Re-cycle-art, située à Mens, est une association qui propose un atelier d’entretien de vélo et un atelier de bricolage et réparation en tout genre, avec conseil et prêt d’outillage.

De nombreuses associations ou structures ont été créées dans le domaine de l’écologie

La plus connue, Terre vivante, association née en 1979 et devenue une SCOP en 2005, éditeur d’une revue et d’ouvrages consacrés à l’écologie, implantée dans le Trièves en 1994 avec la création d’un Centre écologique et pédagogique, avec une trentaine de salariés-associés.

Le monde agricole, avec l’aide de la Communauté de communes, a mis en place des circuits d’entraide et de soutien.

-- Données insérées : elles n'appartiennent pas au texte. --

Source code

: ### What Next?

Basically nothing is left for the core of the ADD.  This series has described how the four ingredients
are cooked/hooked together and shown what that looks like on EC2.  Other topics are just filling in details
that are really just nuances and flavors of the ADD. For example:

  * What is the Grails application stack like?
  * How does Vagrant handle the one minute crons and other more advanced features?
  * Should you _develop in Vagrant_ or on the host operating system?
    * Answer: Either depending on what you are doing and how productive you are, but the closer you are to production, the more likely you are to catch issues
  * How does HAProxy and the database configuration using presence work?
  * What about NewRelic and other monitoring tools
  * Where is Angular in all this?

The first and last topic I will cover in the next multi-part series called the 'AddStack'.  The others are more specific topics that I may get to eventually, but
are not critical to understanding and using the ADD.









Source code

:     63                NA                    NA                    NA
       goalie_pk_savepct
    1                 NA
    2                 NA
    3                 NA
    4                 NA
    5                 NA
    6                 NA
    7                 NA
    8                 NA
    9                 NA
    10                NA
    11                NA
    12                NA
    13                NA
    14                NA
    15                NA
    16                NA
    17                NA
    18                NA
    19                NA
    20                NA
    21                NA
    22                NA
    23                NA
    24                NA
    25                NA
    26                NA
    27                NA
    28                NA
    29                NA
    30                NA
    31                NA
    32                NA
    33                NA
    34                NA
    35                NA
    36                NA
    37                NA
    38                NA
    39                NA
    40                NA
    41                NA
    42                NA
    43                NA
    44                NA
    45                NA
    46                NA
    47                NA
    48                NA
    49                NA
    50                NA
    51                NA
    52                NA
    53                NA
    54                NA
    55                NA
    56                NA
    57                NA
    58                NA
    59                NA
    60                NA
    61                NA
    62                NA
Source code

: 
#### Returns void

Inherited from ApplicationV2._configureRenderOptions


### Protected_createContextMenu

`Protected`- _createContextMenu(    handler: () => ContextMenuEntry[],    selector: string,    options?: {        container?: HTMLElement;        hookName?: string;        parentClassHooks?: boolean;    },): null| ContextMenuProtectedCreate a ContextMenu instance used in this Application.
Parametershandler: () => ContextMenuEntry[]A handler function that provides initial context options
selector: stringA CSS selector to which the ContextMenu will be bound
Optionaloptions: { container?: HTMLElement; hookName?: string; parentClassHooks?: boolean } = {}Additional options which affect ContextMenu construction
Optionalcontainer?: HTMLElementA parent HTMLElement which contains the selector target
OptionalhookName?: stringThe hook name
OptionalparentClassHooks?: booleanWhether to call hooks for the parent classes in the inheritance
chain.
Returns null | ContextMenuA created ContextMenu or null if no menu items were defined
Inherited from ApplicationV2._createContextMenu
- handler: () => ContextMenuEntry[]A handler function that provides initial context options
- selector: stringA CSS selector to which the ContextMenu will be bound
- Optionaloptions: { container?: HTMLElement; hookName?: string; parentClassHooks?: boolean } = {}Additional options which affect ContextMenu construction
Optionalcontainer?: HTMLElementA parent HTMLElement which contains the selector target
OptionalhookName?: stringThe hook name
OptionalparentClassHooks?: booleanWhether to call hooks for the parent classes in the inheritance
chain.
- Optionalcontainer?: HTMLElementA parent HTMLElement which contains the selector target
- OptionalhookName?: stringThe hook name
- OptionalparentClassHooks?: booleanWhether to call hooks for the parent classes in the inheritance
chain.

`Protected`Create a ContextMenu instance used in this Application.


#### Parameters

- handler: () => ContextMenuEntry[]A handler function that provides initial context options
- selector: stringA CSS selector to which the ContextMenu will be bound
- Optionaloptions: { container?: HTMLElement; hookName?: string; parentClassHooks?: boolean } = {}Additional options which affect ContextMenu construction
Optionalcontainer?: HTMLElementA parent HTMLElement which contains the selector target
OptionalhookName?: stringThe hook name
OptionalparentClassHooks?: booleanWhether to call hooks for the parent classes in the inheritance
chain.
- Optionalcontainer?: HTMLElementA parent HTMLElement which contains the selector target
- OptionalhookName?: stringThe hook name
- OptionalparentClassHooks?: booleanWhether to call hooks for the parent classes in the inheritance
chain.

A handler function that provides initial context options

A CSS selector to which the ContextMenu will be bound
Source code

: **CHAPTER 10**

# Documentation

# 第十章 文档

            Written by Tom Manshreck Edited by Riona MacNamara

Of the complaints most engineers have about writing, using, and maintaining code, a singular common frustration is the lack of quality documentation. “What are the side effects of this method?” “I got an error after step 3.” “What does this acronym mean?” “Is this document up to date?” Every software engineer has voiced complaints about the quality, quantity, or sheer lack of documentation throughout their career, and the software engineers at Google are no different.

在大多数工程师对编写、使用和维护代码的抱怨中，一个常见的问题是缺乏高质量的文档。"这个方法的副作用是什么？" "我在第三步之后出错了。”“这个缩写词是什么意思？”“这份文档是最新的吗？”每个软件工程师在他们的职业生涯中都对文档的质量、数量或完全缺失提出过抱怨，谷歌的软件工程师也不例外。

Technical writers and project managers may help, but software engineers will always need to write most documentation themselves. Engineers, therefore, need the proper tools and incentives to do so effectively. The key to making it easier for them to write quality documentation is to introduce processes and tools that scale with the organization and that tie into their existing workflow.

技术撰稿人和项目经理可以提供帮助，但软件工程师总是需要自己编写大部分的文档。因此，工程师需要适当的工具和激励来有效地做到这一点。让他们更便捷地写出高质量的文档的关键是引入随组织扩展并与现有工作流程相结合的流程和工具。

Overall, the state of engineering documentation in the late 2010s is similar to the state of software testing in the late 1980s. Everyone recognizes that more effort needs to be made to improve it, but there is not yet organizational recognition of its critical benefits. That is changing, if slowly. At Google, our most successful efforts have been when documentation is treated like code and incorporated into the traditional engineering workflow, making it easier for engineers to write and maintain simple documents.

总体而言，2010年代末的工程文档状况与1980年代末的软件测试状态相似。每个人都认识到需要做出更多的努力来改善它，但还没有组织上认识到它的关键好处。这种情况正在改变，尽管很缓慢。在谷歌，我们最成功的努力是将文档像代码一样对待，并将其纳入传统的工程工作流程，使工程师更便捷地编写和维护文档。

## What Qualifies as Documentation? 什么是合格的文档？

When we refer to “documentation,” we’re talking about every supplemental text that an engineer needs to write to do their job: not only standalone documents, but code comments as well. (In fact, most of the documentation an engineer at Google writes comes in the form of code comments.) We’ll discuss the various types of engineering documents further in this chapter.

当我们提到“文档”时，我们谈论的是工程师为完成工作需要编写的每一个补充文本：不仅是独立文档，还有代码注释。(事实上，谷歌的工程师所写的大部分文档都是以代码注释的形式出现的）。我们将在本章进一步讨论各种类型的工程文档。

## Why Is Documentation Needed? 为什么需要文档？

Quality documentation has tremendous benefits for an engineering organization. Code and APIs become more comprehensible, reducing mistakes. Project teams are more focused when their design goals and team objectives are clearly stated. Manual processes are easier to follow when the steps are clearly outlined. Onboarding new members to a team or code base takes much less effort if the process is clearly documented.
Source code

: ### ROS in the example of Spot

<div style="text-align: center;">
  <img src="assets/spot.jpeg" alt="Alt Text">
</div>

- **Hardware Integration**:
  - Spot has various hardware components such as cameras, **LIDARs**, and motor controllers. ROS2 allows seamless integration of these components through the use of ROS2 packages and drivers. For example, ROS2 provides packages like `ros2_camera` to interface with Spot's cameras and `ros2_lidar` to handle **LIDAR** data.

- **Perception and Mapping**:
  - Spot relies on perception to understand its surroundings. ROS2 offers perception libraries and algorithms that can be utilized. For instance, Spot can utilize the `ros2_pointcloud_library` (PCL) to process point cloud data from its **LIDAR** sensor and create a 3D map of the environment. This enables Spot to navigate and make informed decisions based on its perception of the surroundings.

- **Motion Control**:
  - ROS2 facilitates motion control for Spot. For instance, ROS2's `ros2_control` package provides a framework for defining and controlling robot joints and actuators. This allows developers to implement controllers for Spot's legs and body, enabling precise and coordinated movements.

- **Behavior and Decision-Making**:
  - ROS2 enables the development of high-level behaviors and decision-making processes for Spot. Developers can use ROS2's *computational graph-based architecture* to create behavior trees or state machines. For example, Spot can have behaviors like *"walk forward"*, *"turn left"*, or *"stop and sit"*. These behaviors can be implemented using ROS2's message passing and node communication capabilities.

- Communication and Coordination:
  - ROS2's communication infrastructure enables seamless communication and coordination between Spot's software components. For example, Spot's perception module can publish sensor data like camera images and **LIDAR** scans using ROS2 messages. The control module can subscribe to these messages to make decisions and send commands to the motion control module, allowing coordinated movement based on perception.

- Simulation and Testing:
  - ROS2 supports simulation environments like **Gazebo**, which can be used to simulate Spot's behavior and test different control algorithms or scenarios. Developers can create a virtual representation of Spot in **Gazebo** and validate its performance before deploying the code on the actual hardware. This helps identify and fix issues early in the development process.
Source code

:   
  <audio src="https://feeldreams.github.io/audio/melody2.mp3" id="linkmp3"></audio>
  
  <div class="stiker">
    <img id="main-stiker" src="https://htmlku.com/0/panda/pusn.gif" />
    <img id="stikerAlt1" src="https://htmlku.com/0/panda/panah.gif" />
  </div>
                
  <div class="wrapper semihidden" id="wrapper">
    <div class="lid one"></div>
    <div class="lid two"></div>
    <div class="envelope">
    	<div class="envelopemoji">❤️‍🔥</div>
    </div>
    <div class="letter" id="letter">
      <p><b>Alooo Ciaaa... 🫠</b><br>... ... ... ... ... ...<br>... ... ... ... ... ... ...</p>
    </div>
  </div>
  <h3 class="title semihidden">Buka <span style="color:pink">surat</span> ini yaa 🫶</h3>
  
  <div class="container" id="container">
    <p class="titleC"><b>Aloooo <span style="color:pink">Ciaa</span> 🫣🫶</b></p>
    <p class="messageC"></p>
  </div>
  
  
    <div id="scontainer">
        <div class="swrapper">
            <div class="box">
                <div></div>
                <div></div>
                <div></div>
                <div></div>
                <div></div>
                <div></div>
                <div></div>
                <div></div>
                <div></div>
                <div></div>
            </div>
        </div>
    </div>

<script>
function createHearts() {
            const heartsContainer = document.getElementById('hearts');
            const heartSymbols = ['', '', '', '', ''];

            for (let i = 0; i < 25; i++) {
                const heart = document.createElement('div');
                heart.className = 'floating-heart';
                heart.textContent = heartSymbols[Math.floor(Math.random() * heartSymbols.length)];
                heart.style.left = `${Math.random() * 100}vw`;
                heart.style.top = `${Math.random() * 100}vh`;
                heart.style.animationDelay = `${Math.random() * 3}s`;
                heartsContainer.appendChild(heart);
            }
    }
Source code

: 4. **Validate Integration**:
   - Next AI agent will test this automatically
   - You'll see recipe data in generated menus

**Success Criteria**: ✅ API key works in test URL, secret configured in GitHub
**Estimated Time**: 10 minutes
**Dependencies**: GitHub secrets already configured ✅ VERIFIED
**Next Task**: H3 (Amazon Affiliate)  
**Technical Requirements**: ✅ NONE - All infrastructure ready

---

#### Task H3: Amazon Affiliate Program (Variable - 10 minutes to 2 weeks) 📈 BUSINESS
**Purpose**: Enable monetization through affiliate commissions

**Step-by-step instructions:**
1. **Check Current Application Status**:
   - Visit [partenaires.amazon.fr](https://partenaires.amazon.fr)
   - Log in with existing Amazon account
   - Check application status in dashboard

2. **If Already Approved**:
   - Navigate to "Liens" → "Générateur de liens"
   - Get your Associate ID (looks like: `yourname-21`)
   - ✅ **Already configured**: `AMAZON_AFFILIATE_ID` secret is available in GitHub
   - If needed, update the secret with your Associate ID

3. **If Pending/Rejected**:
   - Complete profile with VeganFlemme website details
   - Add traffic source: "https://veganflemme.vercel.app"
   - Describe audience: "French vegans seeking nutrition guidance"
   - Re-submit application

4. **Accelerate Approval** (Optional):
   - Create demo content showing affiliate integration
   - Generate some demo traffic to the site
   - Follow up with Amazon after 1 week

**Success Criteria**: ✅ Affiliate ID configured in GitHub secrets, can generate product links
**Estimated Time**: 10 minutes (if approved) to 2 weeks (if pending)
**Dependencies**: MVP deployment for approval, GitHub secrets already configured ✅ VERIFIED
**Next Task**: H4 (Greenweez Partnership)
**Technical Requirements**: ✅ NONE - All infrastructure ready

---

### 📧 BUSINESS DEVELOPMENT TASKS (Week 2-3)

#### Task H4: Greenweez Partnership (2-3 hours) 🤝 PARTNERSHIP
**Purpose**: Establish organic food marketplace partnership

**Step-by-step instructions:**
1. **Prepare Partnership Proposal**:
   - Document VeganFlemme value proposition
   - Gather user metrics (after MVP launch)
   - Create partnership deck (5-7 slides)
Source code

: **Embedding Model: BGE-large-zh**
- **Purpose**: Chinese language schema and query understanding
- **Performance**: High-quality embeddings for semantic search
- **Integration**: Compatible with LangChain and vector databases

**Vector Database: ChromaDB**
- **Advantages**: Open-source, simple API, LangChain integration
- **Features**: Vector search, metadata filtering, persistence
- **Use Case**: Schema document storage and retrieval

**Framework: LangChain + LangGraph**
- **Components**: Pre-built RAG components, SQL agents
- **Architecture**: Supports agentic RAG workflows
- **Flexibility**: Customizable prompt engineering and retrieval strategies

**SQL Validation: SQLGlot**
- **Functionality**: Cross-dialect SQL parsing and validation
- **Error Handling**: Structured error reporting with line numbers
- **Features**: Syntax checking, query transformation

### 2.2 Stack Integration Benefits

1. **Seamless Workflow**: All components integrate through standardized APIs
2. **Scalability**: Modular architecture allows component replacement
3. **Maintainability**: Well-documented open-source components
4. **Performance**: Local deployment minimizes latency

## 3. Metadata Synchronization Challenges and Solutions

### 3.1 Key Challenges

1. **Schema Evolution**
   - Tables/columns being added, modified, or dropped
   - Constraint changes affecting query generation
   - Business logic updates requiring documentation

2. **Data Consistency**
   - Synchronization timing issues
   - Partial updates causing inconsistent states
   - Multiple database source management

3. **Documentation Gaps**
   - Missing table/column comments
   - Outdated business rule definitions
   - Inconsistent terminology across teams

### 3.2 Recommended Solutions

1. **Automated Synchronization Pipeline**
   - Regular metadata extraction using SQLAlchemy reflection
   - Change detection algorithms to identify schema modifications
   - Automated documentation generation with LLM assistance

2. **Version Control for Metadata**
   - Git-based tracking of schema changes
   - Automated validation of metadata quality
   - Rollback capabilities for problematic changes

Sitadel – Sud Isère territoire agricole et développement local , créée en 1999, développe et maintient une agriculture, principalement en polyculture-élevage, autonome au niveau alimentaire, performante sur les plans économique et environnemental, entretenant des liens étroits avec les autres acteurs du territoire.

Le Biaupanier est un groupement de quatorze producteurs qui proposent leurs produits bio avec commande par internet, à récupérer chez un des producteurs.

Une cinquantaine de producteurs du Trièves et du Vercors ont ouvert un magasin commun, Un bout de campagne, dans la banlieue de Grenoble.

Vignes et vignerons du Trièves fédère les viticulteurs qui ont réimplanté la vigne.

Trièves transitions écologie qui organise Quelle foire ! connue de tous les Triévois.

Trièves compostage & environnement, qui depuis 2006 assure la promotion du compostage domestique et la gestion des déchets verts.

Les Centrales villageoises du Trièves, société coopérative à capital variable, réalise des opérations de production d’énergie renouvelable.

Le monde agricole, avec l’aide de la Communauté de communes, a mis en place des circuits d’entraide et de soutien.